## Input data
== Segment start ==
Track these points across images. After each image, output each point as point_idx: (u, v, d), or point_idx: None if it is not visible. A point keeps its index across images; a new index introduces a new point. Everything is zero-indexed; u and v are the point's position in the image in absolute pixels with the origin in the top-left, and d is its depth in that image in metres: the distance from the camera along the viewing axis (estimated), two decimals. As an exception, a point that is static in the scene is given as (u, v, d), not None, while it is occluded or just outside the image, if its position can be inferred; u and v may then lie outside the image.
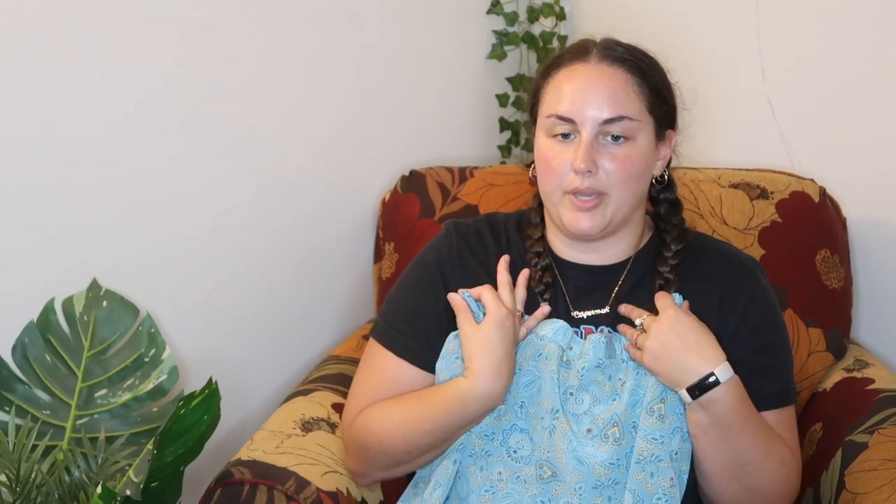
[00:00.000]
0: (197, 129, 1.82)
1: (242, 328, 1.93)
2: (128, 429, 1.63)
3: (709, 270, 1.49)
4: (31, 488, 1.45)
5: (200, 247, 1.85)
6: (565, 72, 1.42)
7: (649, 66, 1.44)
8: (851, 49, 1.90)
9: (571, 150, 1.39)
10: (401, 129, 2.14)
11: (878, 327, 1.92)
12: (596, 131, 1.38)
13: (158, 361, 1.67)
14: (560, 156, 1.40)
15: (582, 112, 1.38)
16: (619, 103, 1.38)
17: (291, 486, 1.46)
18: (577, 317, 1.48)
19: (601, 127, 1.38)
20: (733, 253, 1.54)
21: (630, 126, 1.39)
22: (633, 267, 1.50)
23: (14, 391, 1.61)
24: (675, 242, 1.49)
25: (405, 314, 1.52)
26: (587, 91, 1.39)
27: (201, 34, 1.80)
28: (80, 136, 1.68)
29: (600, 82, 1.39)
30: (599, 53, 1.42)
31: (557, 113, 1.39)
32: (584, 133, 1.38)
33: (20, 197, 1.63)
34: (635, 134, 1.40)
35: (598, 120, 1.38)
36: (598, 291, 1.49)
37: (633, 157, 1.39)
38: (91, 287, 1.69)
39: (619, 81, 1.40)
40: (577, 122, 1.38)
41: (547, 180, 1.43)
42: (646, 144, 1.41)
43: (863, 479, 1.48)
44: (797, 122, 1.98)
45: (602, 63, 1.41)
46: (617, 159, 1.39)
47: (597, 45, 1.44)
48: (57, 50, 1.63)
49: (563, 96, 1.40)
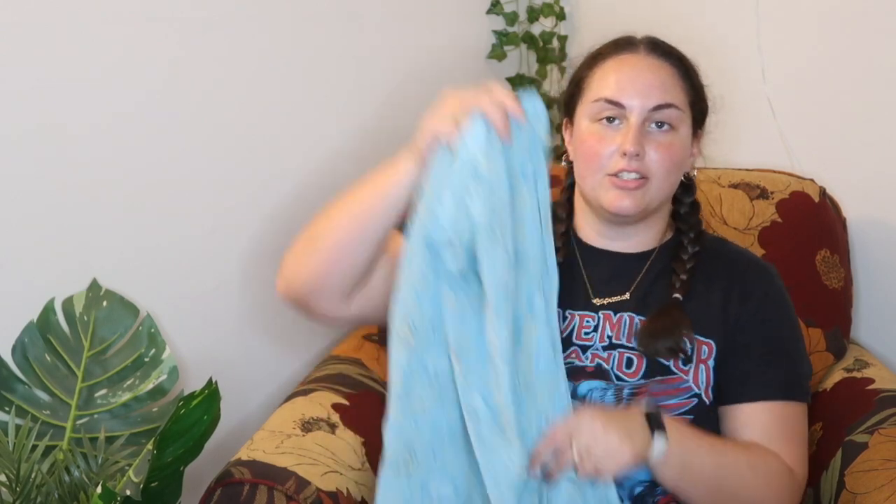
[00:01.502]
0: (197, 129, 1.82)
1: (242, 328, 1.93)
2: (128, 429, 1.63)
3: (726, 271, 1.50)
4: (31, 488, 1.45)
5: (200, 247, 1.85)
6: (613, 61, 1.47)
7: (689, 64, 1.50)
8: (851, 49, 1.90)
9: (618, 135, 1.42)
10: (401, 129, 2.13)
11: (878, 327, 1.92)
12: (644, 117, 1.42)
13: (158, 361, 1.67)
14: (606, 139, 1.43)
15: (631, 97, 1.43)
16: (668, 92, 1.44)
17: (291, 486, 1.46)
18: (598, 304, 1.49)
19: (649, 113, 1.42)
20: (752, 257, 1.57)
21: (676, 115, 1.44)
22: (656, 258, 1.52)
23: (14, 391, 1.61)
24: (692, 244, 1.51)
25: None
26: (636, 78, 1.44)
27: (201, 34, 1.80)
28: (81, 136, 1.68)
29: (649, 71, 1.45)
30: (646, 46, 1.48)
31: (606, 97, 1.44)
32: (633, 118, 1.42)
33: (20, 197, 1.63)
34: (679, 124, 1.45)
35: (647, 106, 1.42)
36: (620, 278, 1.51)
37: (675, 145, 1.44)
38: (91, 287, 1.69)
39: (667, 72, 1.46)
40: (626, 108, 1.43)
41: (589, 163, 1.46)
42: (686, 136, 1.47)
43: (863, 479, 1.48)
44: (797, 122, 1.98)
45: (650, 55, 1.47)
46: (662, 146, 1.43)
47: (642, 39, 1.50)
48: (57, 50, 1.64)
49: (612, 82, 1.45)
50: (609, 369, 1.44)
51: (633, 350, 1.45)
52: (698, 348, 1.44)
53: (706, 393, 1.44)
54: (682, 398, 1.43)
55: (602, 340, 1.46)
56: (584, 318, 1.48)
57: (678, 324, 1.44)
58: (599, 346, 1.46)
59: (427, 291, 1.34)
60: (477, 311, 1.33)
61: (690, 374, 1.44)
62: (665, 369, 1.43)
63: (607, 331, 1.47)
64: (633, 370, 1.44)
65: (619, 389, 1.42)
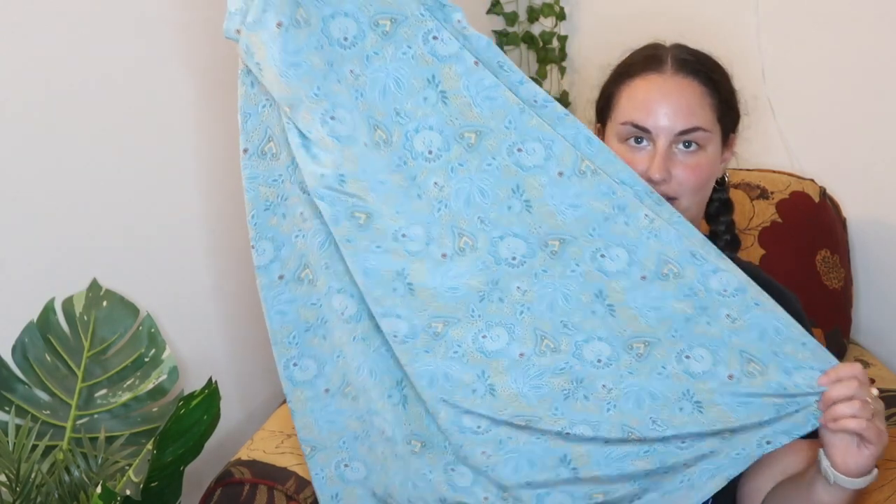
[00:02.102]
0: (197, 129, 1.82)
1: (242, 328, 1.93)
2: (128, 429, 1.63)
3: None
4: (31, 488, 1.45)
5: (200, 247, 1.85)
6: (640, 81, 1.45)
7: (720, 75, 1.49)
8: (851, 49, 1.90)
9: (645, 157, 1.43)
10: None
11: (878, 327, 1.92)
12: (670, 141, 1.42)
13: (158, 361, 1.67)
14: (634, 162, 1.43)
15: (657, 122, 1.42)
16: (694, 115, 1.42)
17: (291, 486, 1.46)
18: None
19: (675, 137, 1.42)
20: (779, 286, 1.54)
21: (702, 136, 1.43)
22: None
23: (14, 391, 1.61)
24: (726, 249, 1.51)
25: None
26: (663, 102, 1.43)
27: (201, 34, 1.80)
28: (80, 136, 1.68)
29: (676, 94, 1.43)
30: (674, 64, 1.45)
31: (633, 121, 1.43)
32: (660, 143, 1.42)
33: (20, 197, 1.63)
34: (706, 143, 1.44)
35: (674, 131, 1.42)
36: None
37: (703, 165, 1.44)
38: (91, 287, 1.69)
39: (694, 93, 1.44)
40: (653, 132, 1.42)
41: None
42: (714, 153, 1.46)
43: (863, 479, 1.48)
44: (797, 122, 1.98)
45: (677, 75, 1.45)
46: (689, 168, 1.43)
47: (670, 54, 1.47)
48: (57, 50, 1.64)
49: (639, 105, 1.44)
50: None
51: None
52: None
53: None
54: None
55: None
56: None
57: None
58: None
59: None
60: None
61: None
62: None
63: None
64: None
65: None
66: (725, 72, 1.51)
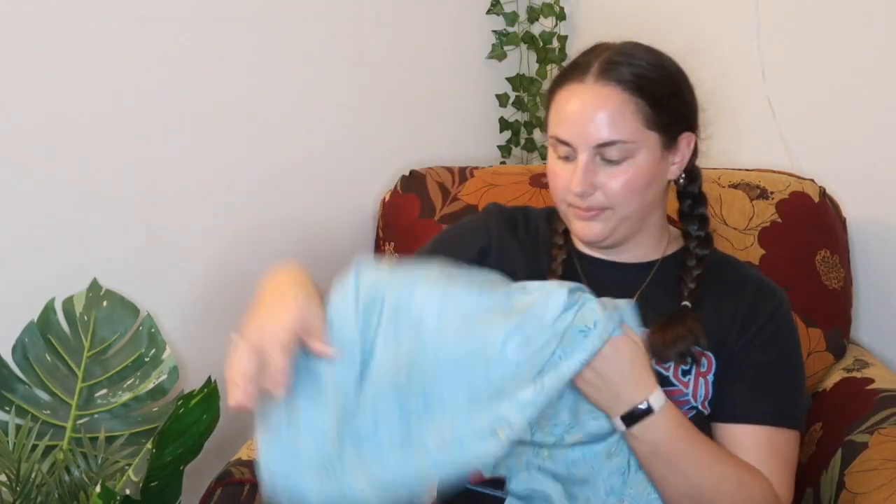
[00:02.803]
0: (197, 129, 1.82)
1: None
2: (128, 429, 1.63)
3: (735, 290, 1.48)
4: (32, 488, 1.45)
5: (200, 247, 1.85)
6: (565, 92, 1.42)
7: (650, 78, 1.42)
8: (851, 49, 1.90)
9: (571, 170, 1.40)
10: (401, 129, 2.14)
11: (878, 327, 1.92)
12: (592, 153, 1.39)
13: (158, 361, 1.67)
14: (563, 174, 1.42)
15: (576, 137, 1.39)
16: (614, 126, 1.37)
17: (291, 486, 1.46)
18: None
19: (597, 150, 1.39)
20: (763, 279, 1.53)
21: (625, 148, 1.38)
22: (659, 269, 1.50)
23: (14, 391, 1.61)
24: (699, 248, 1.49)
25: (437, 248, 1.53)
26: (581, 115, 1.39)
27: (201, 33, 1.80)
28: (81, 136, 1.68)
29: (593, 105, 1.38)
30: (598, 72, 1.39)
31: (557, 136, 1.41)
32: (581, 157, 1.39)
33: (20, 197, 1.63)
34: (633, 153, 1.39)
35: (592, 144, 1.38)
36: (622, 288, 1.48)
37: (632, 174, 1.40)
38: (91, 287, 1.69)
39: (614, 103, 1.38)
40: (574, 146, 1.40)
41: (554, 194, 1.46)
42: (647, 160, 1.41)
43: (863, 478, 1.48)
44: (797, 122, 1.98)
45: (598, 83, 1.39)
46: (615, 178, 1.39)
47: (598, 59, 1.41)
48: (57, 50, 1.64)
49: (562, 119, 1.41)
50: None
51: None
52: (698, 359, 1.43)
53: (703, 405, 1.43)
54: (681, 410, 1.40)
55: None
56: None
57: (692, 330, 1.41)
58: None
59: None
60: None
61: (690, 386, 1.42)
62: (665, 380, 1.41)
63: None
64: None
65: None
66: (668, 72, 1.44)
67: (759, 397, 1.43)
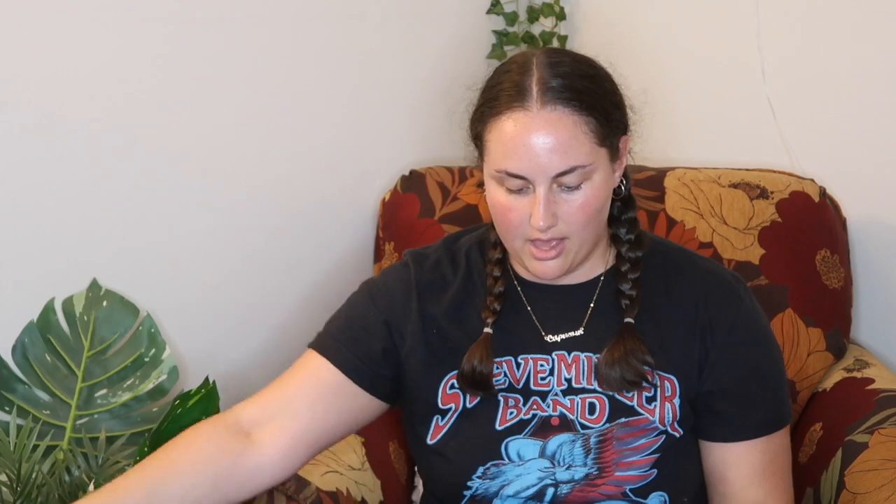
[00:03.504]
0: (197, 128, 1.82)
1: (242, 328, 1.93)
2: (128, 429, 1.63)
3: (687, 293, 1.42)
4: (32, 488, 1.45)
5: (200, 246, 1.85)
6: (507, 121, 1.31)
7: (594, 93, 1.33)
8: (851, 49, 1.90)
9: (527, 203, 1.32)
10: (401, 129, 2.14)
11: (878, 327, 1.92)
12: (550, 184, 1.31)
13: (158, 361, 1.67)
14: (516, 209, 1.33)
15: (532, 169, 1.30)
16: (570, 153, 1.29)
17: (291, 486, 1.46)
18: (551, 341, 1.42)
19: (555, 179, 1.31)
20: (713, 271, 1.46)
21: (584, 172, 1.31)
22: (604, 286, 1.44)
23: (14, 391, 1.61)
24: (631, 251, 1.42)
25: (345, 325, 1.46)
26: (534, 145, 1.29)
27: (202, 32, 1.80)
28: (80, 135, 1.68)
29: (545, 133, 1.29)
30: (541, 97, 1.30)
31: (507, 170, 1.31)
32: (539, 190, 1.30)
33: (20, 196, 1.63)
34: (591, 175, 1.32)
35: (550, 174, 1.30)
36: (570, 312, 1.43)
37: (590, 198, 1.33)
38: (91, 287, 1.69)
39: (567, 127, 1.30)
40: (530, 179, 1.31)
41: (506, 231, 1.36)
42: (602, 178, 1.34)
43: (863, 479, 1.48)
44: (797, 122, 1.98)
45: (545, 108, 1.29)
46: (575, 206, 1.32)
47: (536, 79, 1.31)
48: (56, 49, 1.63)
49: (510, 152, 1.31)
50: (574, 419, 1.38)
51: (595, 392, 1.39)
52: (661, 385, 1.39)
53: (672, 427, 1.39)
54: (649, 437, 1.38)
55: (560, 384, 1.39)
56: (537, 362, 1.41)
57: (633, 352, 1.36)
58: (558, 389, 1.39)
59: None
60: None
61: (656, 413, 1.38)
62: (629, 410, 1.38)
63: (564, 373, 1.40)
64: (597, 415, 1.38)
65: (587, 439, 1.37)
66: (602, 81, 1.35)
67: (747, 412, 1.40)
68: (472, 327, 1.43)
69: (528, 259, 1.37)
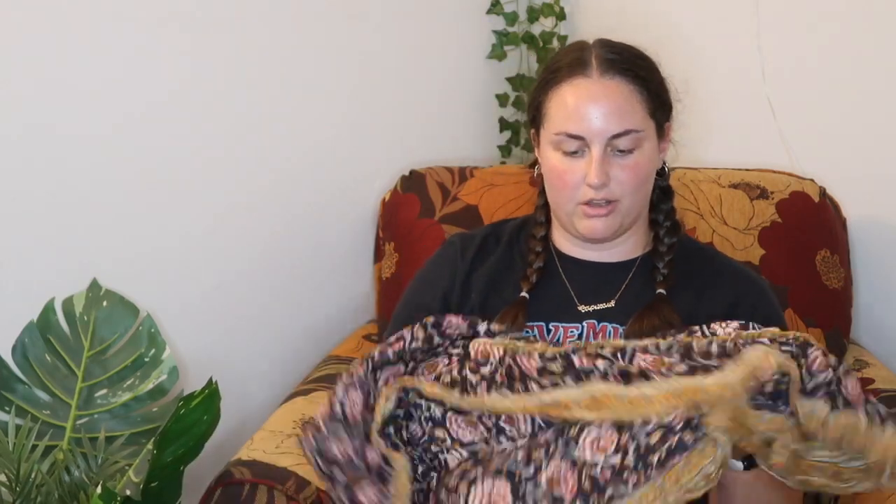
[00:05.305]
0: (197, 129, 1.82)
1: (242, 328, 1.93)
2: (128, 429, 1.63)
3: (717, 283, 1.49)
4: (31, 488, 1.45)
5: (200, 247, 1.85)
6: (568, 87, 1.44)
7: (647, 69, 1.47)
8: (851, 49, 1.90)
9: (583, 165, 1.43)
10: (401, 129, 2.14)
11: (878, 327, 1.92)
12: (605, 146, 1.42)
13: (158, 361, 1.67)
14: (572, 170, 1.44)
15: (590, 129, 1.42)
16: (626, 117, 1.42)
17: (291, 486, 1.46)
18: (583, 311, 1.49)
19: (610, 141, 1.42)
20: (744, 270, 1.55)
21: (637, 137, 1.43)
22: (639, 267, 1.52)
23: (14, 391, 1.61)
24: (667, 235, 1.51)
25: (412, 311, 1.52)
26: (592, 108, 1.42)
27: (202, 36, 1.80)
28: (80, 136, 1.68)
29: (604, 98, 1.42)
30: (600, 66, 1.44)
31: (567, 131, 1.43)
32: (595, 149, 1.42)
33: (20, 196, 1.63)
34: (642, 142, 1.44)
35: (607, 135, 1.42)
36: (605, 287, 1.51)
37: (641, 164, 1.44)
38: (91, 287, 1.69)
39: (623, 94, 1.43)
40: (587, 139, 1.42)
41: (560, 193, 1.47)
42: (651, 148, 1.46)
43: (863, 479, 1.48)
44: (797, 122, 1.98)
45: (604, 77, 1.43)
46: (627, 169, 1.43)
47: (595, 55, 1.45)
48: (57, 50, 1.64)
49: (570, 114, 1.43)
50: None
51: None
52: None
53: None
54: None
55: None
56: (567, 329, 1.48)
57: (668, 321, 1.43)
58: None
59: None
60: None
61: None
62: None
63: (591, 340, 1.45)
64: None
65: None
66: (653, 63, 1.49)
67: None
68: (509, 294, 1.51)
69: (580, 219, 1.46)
== Segment end ==
== Segment start ==
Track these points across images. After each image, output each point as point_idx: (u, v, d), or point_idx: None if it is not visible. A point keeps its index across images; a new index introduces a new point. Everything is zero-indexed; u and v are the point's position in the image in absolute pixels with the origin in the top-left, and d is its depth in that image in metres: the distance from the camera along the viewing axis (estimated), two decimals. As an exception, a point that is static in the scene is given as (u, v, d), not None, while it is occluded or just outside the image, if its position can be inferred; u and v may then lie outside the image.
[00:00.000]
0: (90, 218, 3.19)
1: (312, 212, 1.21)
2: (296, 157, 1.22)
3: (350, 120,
== Segment end ==
## What is needed
Copy exactly, without pictures, the lines above from the one with "18: (577, 317, 1.48)" down to the one with "51: (633, 350, 1.45)", inclusive.

## Reply to the task
18: (577, 317, 1.48)
19: (601, 127, 1.38)
20: (733, 253, 1.54)
21: (630, 126, 1.39)
22: (633, 267, 1.50)
23: (14, 391, 1.61)
24: (675, 242, 1.49)
25: (405, 314, 1.52)
26: (587, 91, 1.39)
27: (201, 34, 1.80)
28: (80, 136, 1.68)
29: (600, 82, 1.39)
30: (599, 53, 1.42)
31: (557, 113, 1.39)
32: (584, 133, 1.38)
33: (20, 197, 1.63)
34: (635, 134, 1.40)
35: (598, 120, 1.38)
36: (598, 291, 1.49)
37: (633, 157, 1.39)
38: (91, 287, 1.69)
39: (619, 81, 1.40)
40: (577, 122, 1.38)
41: (547, 180, 1.43)
42: (646, 144, 1.41)
43: (863, 479, 1.48)
44: (797, 122, 1.98)
45: (602, 63, 1.41)
46: (617, 159, 1.39)
47: (597, 45, 1.44)
48: (57, 50, 1.63)
49: (563, 96, 1.40)
[00:01.502]
0: (197, 129, 1.82)
1: (242, 328, 1.93)
2: (128, 429, 1.63)
3: (726, 271, 1.50)
4: (31, 488, 1.45)
5: (200, 247, 1.85)
6: (613, 61, 1.47)
7: (689, 64, 1.50)
8: (851, 49, 1.90)
9: (618, 135, 1.42)
10: (401, 129, 2.13)
11: (878, 327, 1.92)
12: (644, 117, 1.42)
13: (158, 361, 1.67)
14: (606, 139, 1.43)
15: (631, 97, 1.43)
16: (668, 92, 1.44)
17: (291, 486, 1.46)
18: (598, 304, 1.49)
19: (649, 113, 1.42)
20: (752, 257, 1.57)
21: (676, 115, 1.44)
22: (656, 258, 1.52)
23: (14, 391, 1.61)
24: (692, 244, 1.51)
25: None
26: (636, 78, 1.44)
27: (201, 34, 1.80)
28: (81, 136, 1.68)
29: (649, 71, 1.45)
30: (646, 46, 1.48)
31: (606, 97, 1.44)
32: (633, 118, 1.42)
33: (20, 197, 1.63)
34: (679, 124, 1.45)
35: (647, 106, 1.42)
36: (620, 278, 1.51)
37: (675, 145, 1.44)
38: (91, 287, 1.69)
39: (667, 72, 1.46)
40: (626, 108, 1.43)
41: (589, 163, 1.46)
42: (686, 136, 1.47)
43: (863, 479, 1.48)
44: (797, 122, 1.98)
45: (650, 55, 1.47)
46: (662, 146, 1.43)
47: (642, 39, 1.50)
48: (57, 50, 1.64)
49: (612, 82, 1.45)
50: (609, 369, 1.44)
51: (633, 350, 1.45)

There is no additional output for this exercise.